◆ Required work ◆
Each line with the string "labels" is to be copied from the records below.

◆ Records shown ◆
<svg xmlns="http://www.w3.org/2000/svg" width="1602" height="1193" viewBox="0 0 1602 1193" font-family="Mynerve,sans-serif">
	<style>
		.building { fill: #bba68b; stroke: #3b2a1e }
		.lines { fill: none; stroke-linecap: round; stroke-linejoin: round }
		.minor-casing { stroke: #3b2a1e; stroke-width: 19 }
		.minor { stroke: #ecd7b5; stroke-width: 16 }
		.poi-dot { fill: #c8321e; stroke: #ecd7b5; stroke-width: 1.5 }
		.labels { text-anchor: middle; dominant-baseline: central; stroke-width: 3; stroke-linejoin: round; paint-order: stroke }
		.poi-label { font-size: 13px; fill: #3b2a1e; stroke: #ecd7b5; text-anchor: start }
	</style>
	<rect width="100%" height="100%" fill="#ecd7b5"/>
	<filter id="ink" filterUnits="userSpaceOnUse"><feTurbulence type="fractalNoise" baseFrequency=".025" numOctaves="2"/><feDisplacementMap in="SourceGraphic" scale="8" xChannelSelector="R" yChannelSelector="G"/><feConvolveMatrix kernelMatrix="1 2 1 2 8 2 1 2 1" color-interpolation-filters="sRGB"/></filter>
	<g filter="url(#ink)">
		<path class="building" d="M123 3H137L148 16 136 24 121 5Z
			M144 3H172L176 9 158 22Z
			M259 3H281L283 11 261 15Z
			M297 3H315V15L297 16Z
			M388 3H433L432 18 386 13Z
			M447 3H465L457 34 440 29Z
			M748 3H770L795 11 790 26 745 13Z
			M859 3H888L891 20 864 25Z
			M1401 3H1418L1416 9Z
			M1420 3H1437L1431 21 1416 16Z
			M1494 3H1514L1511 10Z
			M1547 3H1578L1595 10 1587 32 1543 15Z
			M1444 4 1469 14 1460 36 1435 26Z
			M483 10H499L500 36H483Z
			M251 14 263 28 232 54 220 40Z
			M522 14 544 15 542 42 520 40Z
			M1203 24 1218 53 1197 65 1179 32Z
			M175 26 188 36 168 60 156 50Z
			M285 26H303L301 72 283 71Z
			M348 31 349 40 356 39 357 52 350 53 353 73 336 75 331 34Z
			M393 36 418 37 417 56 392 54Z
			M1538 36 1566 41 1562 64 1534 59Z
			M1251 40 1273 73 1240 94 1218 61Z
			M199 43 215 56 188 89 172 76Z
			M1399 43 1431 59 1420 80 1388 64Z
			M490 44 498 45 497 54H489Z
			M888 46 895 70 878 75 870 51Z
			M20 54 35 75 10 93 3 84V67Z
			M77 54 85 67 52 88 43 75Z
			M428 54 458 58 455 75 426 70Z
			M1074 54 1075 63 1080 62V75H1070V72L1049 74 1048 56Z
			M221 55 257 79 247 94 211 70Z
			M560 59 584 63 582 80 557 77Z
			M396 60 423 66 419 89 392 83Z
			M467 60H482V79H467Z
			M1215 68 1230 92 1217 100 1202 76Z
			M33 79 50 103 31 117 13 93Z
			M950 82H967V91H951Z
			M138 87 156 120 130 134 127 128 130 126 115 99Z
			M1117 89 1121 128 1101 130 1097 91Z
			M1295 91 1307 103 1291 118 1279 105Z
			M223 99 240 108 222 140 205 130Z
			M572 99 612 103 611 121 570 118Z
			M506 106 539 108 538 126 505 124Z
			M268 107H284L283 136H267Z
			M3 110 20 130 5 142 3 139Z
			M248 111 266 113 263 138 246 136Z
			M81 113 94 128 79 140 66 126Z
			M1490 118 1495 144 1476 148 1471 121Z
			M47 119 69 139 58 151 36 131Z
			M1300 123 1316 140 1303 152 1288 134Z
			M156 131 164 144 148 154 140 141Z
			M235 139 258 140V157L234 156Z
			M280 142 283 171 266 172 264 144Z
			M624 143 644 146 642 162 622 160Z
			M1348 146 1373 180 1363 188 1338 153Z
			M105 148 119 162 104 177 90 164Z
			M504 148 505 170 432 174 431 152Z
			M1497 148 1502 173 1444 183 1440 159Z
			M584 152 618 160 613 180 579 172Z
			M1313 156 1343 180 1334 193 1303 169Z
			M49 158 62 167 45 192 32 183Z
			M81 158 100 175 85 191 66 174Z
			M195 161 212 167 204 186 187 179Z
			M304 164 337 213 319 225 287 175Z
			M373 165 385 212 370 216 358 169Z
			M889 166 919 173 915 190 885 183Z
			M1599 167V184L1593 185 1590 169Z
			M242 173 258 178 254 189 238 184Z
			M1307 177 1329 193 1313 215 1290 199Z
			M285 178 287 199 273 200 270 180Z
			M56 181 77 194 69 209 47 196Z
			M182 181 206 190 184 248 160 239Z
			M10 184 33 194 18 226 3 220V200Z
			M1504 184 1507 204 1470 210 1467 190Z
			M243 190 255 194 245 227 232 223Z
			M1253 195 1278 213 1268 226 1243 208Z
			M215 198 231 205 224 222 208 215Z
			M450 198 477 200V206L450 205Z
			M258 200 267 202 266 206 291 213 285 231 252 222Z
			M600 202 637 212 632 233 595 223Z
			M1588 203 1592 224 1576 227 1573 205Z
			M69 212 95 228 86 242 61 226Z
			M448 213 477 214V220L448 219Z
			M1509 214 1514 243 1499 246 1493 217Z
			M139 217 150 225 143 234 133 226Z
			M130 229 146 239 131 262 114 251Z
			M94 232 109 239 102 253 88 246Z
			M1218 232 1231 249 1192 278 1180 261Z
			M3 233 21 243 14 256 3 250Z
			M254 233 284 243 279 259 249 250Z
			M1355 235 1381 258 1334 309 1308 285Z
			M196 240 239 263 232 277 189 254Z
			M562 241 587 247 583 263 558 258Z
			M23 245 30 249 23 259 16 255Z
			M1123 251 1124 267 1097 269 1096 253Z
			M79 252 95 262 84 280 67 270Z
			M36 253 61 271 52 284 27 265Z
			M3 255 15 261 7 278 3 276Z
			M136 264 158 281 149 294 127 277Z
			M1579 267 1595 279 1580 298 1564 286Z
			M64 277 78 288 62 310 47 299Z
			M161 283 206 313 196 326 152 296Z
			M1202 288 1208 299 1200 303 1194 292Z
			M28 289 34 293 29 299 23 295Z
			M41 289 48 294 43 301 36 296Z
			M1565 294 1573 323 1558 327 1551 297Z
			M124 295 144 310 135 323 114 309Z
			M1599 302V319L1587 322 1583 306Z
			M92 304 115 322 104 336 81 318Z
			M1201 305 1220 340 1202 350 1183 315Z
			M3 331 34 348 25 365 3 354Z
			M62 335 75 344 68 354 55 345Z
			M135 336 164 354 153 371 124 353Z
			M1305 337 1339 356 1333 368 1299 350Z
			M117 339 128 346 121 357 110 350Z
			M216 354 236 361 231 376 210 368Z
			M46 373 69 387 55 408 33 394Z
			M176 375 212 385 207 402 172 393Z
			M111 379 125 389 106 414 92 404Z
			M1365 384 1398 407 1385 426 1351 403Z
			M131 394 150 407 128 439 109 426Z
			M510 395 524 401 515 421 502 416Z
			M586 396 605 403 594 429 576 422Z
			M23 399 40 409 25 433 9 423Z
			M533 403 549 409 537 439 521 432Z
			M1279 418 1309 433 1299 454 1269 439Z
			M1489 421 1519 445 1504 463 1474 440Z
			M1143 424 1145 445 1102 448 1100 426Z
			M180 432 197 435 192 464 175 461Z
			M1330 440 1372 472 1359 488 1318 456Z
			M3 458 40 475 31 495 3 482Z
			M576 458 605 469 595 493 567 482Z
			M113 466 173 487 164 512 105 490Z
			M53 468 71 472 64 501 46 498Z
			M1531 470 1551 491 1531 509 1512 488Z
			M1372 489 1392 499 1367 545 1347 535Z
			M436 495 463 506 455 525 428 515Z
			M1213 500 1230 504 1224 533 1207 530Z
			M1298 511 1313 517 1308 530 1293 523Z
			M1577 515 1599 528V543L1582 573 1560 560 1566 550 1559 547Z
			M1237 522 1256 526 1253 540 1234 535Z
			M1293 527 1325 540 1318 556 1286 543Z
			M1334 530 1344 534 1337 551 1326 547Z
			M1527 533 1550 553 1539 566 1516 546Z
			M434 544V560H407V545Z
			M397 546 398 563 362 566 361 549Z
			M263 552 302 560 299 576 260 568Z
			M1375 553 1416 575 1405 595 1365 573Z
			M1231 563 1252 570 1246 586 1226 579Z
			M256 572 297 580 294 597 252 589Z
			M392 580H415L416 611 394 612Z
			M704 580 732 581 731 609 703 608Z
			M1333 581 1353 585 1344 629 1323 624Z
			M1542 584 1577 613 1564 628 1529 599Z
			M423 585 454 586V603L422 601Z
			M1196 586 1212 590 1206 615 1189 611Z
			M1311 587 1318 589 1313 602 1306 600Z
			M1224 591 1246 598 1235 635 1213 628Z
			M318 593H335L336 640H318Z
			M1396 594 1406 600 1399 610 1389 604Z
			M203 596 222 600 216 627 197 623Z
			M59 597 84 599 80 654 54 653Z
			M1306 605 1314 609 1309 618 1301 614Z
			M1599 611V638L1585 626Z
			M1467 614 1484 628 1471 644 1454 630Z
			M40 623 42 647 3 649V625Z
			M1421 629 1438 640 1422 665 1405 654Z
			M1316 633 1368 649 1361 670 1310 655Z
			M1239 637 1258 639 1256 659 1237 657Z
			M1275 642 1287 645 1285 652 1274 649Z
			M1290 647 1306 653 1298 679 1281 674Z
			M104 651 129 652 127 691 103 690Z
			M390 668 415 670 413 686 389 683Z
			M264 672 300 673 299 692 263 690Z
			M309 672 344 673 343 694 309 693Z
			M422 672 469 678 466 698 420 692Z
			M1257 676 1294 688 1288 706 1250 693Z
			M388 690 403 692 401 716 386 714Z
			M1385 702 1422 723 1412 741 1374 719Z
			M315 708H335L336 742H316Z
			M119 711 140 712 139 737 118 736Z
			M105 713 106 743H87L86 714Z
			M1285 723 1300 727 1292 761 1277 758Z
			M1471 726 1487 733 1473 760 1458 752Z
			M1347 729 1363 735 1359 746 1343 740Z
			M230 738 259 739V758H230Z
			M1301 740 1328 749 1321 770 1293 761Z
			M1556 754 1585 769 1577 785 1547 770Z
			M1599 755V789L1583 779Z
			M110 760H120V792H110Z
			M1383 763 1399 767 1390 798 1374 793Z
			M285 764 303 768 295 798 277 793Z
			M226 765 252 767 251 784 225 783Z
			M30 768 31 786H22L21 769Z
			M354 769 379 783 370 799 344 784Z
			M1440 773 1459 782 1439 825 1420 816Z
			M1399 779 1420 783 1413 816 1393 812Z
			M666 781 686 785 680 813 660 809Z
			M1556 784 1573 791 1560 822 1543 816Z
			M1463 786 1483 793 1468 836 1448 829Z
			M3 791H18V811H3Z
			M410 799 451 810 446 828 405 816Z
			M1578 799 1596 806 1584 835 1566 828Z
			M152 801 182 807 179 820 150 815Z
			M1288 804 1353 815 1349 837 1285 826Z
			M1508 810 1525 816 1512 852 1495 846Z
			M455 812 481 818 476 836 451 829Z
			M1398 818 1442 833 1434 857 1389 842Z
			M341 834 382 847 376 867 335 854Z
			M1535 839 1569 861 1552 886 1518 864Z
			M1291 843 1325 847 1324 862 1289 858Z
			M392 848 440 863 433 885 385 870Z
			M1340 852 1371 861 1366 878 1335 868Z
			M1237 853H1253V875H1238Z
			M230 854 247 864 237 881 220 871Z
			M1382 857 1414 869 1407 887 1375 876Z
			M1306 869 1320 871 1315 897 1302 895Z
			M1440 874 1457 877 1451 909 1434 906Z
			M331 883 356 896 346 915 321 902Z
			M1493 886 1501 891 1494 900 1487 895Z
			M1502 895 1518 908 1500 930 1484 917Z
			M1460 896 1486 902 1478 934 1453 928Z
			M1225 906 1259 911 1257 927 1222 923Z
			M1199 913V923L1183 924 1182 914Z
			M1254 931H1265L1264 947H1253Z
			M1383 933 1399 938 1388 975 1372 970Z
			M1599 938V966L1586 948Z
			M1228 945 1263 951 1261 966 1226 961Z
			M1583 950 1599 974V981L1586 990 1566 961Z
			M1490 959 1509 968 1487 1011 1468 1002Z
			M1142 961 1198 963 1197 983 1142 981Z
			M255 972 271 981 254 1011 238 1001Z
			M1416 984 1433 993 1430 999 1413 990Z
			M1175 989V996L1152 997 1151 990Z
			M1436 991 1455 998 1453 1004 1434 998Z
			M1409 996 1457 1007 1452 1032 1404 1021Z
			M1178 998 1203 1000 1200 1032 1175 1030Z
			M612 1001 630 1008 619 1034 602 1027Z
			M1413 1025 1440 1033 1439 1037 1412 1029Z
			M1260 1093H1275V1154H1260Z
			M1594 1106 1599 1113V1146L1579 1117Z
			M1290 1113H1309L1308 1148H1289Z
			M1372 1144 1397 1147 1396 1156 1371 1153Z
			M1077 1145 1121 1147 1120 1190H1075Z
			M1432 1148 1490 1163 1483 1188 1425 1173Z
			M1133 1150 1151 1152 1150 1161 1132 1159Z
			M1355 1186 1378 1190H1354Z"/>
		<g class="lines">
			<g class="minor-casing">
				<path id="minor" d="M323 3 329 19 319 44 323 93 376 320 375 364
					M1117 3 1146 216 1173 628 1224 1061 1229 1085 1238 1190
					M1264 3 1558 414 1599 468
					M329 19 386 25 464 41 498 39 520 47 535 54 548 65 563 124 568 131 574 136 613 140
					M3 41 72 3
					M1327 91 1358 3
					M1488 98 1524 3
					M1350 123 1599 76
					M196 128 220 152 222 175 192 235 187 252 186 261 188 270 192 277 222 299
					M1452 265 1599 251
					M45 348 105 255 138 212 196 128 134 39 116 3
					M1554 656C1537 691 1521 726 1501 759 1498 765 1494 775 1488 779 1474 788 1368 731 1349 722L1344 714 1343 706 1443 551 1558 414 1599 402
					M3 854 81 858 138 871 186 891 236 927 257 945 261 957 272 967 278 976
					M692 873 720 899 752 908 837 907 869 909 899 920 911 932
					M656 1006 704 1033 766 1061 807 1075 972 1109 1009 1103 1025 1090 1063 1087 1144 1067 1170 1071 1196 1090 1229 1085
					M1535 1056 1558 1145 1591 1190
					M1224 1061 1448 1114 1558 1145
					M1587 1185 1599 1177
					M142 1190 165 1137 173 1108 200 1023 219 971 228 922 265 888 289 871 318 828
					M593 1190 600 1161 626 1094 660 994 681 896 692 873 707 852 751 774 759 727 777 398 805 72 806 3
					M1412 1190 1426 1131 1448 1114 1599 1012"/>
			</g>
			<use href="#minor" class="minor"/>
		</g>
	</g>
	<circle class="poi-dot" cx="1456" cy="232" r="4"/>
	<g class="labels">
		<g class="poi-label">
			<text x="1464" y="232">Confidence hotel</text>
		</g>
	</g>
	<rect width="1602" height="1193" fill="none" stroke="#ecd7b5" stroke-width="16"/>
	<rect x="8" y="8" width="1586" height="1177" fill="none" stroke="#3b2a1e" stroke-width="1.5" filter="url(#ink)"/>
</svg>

◆ Solution to the problem ◆
		.labels { text-anchor: middle; dominant-baseline: central; stroke-width: 3; stroke-linejoin: round; paint-order: stroke }
	<g class="labels">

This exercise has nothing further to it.